I believe the better idea would be to use trainable parameters and make a functional call to conv2d using those trainable parameters.
Something like this would probably work for you:
import torch
import torch.nn as nn
import torch.nn.functional as F
class Conv(nn.Module):
def __init__(self, in_channels, out_channels, kernel_size):
super().__init__()
# Register parameters that are trainable
self.weight = nn.Parameter(torch.randn(out_channels, in_channels, kernel_size, kernel_size))
self.bias = nn.Parameter(torch.randn(out_channels))
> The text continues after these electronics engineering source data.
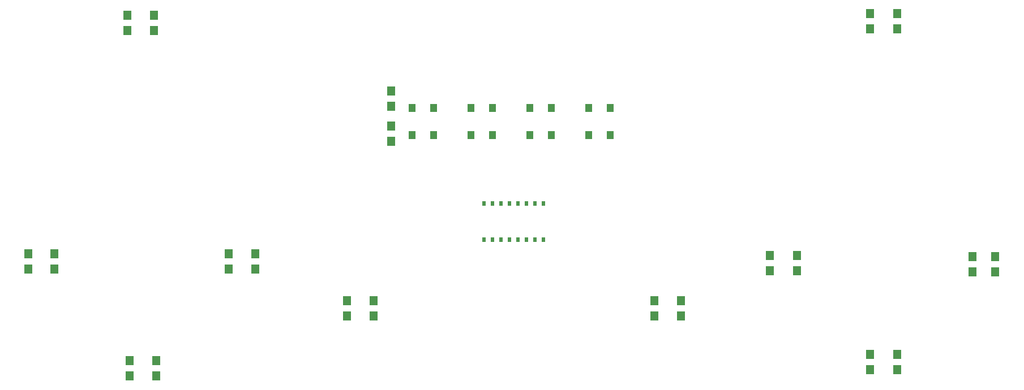
<source format=gbr>
G04 EasyPC Gerber Version 21.0.3 Build 4286 *
G04 #@! TF.Part,Single*
G04 #@! TF.FileFunction,Paste,Top *
G04 #@! TF.FilePolarity,Positive *
%FSLAX35Y35*%
%MOIN*%
G04 #@! TA.AperFunction,SMDPad*
%ADD87R,0.01959X0.02746*%
%ADD88R,0.04124X0.04518*%
%ADD86R,0.04900X0.05400*%
X0Y0D02*
D02*
D86*
X91982Y191222D03*
Y200222D03*
X107337Y191222D03*
Y200222D03*
X150250Y332167D03*
Y341167D03*
X151431Y128230D03*
Y137230D03*
X165998Y332167D03*
Y341167D03*
X167179Y128230D03*
Y137230D03*
X209699Y191222D03*
Y200222D03*
X225447Y191222D03*
Y200222D03*
X279384Y163663D03*
Y172663D03*
X295132Y163663D03*
Y172663D03*
X305368Y266813D03*
Y275813D03*
Y287285D03*
Y296285D03*
X460486Y163663D03*
Y172663D03*
X476234Y163663D03*
Y172663D03*
X528596Y190435D03*
Y199435D03*
X544344Y190435D03*
Y199435D03*
X587652Y132167D03*
Y141167D03*
Y332955D03*
Y341955D03*
X603400Y132167D03*
Y141167D03*
Y332955D03*
Y341955D03*
X647888Y189648D03*
Y198648D03*
X661274Y189648D03*
Y198648D03*
D02*
D87*
X360309Y208616D03*
Y230073D03*
X365309Y208616D03*
Y230073D03*
X370309Y208616D03*
Y230073D03*
X375309Y208616D03*
Y230073D03*
X380309Y208616D03*
Y230073D03*
X385309Y208616D03*
Y230073D03*
X390309Y208616D03*
Y230073D03*
X395309Y208616D03*
Y230073D03*
D02*
D88*
X317967Y270329D03*
Y286470D03*
X330565Y270329D03*
Y286470D03*
X352612Y270329D03*
Y286470D03*
X365211Y270329D03*
Y286470D03*
X387258Y270329D03*
Y286470D03*
X399856Y270329D03*
Y286470D03*
X421904Y270329D03*
Y286470D03*
X434502Y270329D03*
Y286470D03*
X0Y0D02*
M02*

</source>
def forward(self, x, stride, padding, dilation):
# Do a functional call so we can use the same weights but different arguments
return F.conv2d(
x, self.weight, bias=self.bias, stride=stride,
padding=padding, dilation=dilation
)
# Example creation of module
conv = Conv(2, 16, 5)
# Example input
x = torch.randn((8, 2, 16, 16))
# Example usage with different dilation values
y1 = conv(x, 1, 2, 1)
y2 = conv(x, 1, 2, 2)
y3 = conv(x, 1, 2, 3)
print(y1.shape, y2.shape, y3.shape)
You probably want to consider initializing the weights differently however.
Hey! Thanks for the answer! It does make sense! Thank you very much! But I was wondering how the gradients are computed. Is it like a normal convolutional layer?
Yes, it should be as if it was a typical normal convolution layer. In fact, if you peek at the source code, you’ll notice that the pytorch convolution modules end up just calling their functional counterpart.